Given request 1 —
In the Uber feedback thread, do these statements agree with the text? Answer yes or no for each, and quote the words that decide it.
(a) The commenter has spent 3.5 years full-time on a startup in the user feedback space.
(b) Uber has 75 million drivers.
(c) The commenter says Uber asks for feedback because it cares about users' ideas.
Given request 2 —
Using the Uber feedback thread, answer each question on its own line:
(a) How many drivers does Uber have?
(b) How many stars do users rate drivers out of?
(c) What does the commenter name as a critical part of growth?
Given request 3 —
Extend the Uber feedback thread, starting right after its last sentence.

I don’t frequently ask friends to rate their interactions with me. ;)

Perhaps I should.

------
a13n
I've been working on a startup in the user feedback space [1] full-time for
the past 3.5 years, and love to see the topic of user feedback on Hacker News.

Uber doesn't want your feedback because they care about your ideas/opinions.
They want it because it's critical to their business.

Put yourself in their shoes. They have 75 million users and 3 million drivers.
A critical part of growth is retention: not bleeding the existing user base
you have, by offering a quality service.

So how do they identify undesirable drivers to maintain the safety and quality
of their service? And in a scalable way...

You ask users to give drivers a review out of 5 stars. Chances are, if
multiple people give a driver 1 star, others will too. It's a pretty good
proxy for driver quality.

I can definitely see how this feels "dehumanizing" and like you're a "cog in
the system". You are a cog in the system. You're a cog in their automated
system for keeping their service safe and high quality.

Information supplied —
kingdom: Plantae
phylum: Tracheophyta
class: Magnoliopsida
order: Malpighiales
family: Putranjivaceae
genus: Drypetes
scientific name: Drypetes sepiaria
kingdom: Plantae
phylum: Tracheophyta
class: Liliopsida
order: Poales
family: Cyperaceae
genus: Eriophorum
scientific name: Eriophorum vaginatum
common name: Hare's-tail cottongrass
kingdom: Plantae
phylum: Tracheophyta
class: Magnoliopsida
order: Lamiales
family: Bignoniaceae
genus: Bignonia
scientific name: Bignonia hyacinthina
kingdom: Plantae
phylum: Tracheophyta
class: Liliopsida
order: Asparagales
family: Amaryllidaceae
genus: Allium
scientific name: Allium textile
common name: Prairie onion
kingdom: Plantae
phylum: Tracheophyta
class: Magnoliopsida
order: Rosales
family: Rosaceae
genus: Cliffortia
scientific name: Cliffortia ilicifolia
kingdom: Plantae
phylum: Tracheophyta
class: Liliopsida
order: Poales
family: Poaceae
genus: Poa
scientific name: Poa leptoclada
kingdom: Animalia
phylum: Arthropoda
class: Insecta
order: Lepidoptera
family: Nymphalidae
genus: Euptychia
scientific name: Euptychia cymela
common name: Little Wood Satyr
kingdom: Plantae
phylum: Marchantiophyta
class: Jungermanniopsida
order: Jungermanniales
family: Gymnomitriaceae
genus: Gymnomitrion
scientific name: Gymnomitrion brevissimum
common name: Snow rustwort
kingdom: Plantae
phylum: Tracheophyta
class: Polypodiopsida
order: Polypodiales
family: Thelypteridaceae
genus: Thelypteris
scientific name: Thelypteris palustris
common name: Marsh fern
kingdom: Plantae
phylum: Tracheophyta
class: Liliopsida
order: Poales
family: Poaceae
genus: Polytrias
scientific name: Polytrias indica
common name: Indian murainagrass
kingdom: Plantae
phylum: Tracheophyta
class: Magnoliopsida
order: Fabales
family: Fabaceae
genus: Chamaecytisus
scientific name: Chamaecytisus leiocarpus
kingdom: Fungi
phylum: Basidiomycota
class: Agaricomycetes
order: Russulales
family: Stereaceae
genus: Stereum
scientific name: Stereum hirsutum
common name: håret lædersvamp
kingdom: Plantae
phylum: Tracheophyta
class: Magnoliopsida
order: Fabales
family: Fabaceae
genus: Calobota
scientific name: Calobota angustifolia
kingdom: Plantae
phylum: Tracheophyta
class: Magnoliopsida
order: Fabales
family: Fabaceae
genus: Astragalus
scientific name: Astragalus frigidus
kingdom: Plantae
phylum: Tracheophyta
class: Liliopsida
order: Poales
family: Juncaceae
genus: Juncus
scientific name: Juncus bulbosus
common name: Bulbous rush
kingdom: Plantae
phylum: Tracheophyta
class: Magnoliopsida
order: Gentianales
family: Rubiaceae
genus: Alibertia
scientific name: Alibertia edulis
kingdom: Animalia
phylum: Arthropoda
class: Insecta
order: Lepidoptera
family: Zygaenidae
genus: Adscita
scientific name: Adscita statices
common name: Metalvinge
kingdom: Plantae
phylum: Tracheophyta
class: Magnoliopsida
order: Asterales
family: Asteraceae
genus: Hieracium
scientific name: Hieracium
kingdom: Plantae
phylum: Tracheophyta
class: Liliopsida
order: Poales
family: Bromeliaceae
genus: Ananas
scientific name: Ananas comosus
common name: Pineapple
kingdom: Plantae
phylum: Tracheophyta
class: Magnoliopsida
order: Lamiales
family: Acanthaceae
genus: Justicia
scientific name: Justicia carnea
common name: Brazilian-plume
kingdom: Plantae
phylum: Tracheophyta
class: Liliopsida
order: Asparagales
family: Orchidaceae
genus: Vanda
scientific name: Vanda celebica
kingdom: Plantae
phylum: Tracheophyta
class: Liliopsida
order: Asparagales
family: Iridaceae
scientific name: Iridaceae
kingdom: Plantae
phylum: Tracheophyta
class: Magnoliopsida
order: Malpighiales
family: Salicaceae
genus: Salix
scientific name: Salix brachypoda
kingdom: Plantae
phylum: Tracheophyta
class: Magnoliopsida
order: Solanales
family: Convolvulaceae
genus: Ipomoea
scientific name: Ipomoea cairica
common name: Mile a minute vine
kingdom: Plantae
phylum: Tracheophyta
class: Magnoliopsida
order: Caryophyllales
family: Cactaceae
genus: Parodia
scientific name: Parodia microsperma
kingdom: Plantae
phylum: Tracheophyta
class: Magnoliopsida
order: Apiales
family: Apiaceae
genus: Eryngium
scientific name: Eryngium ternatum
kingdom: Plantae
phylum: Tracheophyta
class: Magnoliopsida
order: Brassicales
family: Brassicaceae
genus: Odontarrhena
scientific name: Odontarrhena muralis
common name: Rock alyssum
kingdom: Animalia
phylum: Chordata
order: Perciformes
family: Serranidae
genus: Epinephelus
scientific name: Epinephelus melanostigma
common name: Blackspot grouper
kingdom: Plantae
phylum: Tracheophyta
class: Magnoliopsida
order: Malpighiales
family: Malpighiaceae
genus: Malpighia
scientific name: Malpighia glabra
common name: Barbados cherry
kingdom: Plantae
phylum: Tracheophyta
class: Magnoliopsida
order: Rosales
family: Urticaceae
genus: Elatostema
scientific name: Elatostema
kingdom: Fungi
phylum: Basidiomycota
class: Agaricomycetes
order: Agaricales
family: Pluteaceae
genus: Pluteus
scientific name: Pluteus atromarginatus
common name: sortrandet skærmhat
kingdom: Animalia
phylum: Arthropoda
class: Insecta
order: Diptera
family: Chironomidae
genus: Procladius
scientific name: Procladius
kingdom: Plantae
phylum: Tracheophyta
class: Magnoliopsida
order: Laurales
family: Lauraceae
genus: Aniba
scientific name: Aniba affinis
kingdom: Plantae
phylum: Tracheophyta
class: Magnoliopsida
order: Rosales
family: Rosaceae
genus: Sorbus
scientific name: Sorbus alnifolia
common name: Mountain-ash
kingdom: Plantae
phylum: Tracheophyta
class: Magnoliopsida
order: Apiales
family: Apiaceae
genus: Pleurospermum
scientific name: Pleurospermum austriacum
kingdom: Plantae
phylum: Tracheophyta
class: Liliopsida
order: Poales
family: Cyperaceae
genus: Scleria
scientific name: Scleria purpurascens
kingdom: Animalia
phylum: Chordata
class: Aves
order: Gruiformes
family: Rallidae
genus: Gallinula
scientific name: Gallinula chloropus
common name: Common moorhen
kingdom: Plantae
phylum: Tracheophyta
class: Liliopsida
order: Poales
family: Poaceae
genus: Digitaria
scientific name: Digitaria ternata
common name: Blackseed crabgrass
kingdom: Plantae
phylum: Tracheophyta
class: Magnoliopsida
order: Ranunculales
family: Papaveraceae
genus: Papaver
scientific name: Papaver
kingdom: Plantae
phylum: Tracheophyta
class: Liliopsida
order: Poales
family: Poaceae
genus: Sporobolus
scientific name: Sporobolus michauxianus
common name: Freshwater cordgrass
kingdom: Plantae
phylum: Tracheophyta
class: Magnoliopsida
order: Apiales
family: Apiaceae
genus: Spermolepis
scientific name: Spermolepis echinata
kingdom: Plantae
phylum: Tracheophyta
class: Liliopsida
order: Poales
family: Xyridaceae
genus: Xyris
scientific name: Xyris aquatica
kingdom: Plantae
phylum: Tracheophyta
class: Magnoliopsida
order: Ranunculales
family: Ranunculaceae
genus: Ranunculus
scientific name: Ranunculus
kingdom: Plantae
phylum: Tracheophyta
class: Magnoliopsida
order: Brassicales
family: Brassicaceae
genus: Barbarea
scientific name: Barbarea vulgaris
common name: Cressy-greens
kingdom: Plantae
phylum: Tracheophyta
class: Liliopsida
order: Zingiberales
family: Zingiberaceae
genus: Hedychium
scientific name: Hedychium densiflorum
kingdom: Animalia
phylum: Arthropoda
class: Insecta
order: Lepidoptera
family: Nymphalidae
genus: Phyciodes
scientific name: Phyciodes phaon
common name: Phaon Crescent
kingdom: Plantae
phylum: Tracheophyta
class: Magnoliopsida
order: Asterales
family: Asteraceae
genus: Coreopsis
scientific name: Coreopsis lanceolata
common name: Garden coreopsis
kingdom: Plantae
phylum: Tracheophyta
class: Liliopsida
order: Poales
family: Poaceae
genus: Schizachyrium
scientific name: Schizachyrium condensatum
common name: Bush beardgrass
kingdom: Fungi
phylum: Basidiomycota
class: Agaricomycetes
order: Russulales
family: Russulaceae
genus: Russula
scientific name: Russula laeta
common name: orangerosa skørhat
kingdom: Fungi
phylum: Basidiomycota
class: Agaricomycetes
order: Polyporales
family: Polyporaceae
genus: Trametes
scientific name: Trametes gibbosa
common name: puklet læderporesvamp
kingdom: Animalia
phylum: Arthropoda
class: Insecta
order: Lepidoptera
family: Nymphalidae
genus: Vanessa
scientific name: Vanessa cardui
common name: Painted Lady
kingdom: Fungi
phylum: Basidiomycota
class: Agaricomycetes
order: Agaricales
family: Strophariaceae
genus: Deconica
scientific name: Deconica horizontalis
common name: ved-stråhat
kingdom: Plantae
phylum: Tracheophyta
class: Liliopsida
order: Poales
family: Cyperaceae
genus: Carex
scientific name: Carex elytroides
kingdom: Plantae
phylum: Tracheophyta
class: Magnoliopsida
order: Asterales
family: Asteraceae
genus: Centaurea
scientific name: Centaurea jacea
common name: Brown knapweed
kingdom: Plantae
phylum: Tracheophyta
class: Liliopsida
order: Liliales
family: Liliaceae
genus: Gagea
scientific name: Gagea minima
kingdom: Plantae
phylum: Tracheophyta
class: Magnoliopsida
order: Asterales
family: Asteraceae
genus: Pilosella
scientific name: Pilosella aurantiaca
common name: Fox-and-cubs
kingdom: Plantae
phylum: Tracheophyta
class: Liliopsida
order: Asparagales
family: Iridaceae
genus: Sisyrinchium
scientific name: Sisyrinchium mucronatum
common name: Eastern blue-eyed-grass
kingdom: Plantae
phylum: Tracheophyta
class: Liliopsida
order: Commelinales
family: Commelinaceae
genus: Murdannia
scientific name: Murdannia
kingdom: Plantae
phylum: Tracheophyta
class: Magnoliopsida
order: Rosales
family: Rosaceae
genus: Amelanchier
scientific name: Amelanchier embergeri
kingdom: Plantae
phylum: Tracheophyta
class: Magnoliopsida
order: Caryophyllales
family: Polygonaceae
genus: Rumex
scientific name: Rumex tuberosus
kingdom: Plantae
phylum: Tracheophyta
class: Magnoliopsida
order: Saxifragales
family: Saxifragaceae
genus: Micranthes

Task output 1 —
(a) Yes: "full-time for the past 3.5 years"
(b) No: "They have 75 million users and 3 million drivers."
(c) No: "Uber doesn't want your feedback because they care about your ideas/opinions."

Task output 2 —
(a) 3 million
(b) 5
(c) Retention

Task output 3 —
There are different kinds of user feedback, for different reasons. One kind is
user interviews, where you want to hear people's ideas and opinions for how
you can do better. This is pretty human. Reviews are pretty automated, and
just a different kind of "feedback".

If you run a consumer company (as opposed to B2B), it isn't practical to
conduct user interviews on even 1% of your entire user base. So it isn't
surprising that giving feedback to consumer companies tends to be a pretty
negative experience.

[1] [https://canny.io](https://canny.io)

[2] [https://www.businessofapps.com/data/uber-
statistics/](https://www.businessofapps.com/data/uber-statistics/)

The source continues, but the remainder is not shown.